Publié le 17 Mai 2024
"Découvrez les enjeux autour du monopole des géomètres-experts sur les États Descriptifs de Division (EDD) en copropriété, et les implications du célèbre arrêt de la Cour de cassation."
Depuis plus de 20 ans, des diagnostiqueurs peuvent se former à la réalisation des états descriptifs de division (EDD) en copropriété. Pendant longtemps, ils réalisaient parfois les plans, aux côtés des géomètres-topographes, des architectes et des géomètres-experts. Ces derniers ont toujours voulu imposer leur monopole sur ces missions.
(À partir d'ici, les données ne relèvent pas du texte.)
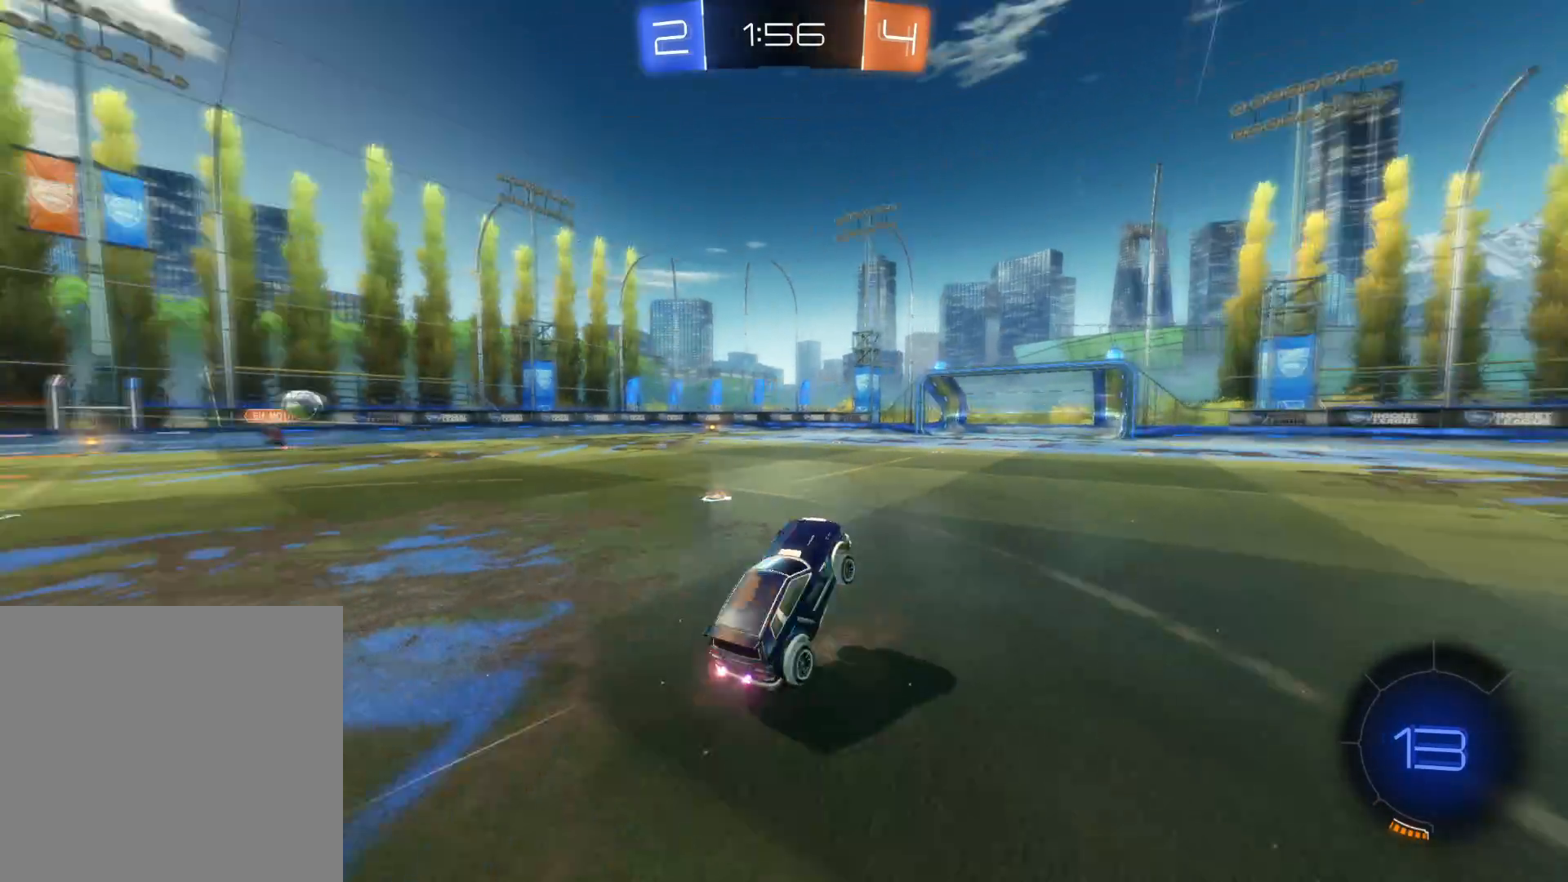
{"buttons": ["R2"], "left_stick": "center", "right_stick": "center", "events": [[50, "left_stick", "right"], [100, "TRIANGLE", "up"], [300, "left_stick", "center"]]}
Depuis l’arrêt du 29 juin 2022 de la Cour de cassation, certains diagnostiqueurs s’estiment illégitimes pour rédiger des EDD. À tort ou à raison ?
La loi n°46-942 du 7 mai 1946, instituant l’Ordre des géomètres-experts, régit cette profession. Les géomètres-experts disposent d’un monopole légal sur les prestations listées au 1° de l’article 1. Ce sont les études et travaux topographiques qui fixent les limites des biens fonciers. À ce titre, le géomètre-expert réalise des plans de division, de partage, de vente et d’échange des biens, des plans de bornage ou de délimitation de la propriété foncière. Il doit être inscrit à l’Ordre des géomètres-experts (OGE).
Les géomètres-experts affirment que dans le cadre d’une copropriété, il leur revient de définir les limites entre les lots. Par conséquent, cette prestation relèverait de leur monopole légal. « Le notaire en charge du règlement de copropriété ne peut donc annexer à la minute de l’acte un plan établi par un autre professionnel », affirme le Conseil supérieur de l’OGE à Paris. Il ajoute : « un plan fourni par un autre professionnel n’a aucune valeur juridique. » Cette revendication s’appuie sur le principe de La Rochelle.
Daniel Labetoulle est l’auteur du principe de La Rochelle, énoncé lors du discours de clôture du 41e congrès de la profession de géomètre-expert en 2012. Le commissaire du gouvernement a déclaré : « L’établissement, et a fortiori la modification, d’un état descriptif de division d’une copropriété, dès lors que celui-ci est accompagné d’un plan dressé au vu de mesures précises, relève de la compétence exclusive du géomètre-expert. »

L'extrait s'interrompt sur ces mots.